Begin RECORDS SHOWN

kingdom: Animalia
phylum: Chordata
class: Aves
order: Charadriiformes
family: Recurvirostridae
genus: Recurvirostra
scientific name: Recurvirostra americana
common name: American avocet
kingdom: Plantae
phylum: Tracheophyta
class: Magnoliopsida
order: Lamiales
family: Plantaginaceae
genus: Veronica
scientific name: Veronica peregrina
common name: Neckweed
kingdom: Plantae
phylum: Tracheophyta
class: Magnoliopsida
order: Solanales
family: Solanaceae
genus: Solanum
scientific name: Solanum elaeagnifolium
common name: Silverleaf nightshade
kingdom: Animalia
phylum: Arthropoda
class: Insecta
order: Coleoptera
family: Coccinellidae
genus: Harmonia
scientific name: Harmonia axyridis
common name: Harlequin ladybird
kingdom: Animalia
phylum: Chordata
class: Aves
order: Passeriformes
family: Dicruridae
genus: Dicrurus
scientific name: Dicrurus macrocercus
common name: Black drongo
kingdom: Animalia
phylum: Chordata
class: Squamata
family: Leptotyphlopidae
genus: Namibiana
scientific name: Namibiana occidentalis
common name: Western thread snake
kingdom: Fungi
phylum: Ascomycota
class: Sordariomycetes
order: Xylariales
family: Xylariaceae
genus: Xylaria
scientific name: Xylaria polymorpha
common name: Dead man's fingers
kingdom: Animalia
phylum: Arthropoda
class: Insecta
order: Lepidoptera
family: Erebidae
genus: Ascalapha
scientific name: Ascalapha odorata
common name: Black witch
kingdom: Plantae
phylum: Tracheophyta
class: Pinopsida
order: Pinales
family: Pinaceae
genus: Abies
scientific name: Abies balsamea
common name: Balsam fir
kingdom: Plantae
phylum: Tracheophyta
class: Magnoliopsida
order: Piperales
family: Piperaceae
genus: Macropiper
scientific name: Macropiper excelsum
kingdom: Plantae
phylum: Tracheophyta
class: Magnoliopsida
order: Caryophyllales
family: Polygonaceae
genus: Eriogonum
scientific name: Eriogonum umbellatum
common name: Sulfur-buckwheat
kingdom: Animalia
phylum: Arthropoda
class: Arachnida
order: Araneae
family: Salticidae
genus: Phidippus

End RECORDS SHOWN

__SHORT TASK__. Format every line of the rows above as a JSON list of strings, with one string per line and no entries for blank lines.

__SOLUTION FOR THIS PROBLEM__.
[
  "kingdom: Animalia",
  "phylum: Chordata",
  "class: Aves",
  "order: Charadriiformes",
  "family: Recurvirostridae",
  "genus: Recurvirostra",
  "scientific name: Recurvirostra americana",
  "common name: American avocet",
  "kingdom: Plantae",
  "phylum: Tracheophyta",
  "class: Magnoliopsida",
  "order: Lamiales",
  "family: Plantaginaceae",
  "genus: Veronica",
  "scientific name: Veronica peregrina",
  "common name: Neckweed",
  "kingdom: Plantae",
  "phylum: Tracheophyta",
  "class: Magnoliopsida",
  "order: Solanales",
  "family: Solanaceae",
  "genus: Solanum",
  "scientific name: Solanum elaeagnifolium",
  "common name: Silverleaf nightshade",
  "kingdom: Animalia",
  "phylum: Arthropoda",
  "class: Insecta",
  "order: Coleoptera",
  "family: Coccinellidae",
  "genus: Harmonia",
  "scientific name: Harmonia axyridis",
  "common name: Harlequin ladybird",
  "kingdom: Animalia",
  "phylum: Chordata",
  "class: Aves",
  "order: Passeriformes",
  "family: Dicruridae",
  "genus: Dicrurus",
  "scientific name: Dicrurus macrocercus",
  "common name: Black drongo",
  "kingdom: Animalia",
  "phylum: Chordata",
  "class: Squamata",
  "family: Leptotyphlopidae",
  "genus: Namibiana",
  "scientific name: Namibiana occidentalis",
  "common name: Western thread snake",
  "kingdom: Fungi",
  "phylum: Ascomycota",
  "class: Sordariomycetes",
  "order: Xylariales",
  "family: Xylariaceae",
  "genus: Xylaria",
  "scientific name: Xylaria polymorpha",
  "common name: Dead man's fingers",
  "kingdom: Animalia",
  "phylum: Arthropoda",
  "class: Insecta",
  "order: Lepidoptera",
  "family: Erebidae",
  "genus: Ascalapha",
  "scientific name: Ascalapha odorata",
  "common name: Black witch",
  "kingdom: Plantae",
  "phylum: Tracheophyta",
  "class: Pinopsida",
  "order: Pinales",
  "family: Pinaceae",
  "genus: Abies",
  "scientific name: Abies balsamea",
  "common name: Balsam fir",
  "kingdom: Plantae",
  "phylum: Tracheophyta",
  "class: Magnoliopsida",
  "order: Piperales",
  "family: Piperaceae",
  "genus: Macropiper",
  "scientific name: Macropiper excelsum",
  "kingdom: Plantae",
  "phylum: Tracheophyta",
  "class: Magnoliopsida",
  "order: Caryophyllales",
  "family: Polygonaceae",
  "genus: Eriogonum",
  "scientific name: Eriogonum umbellatum",
  "common name: Sulfur-buckwheat",
  "kingdom: Animalia",
  "phylum: Arthropoda",
  "class: Arachnida",
  "order: Araneae",
  "family: Salticidae",
  "genus: Phidippus"
]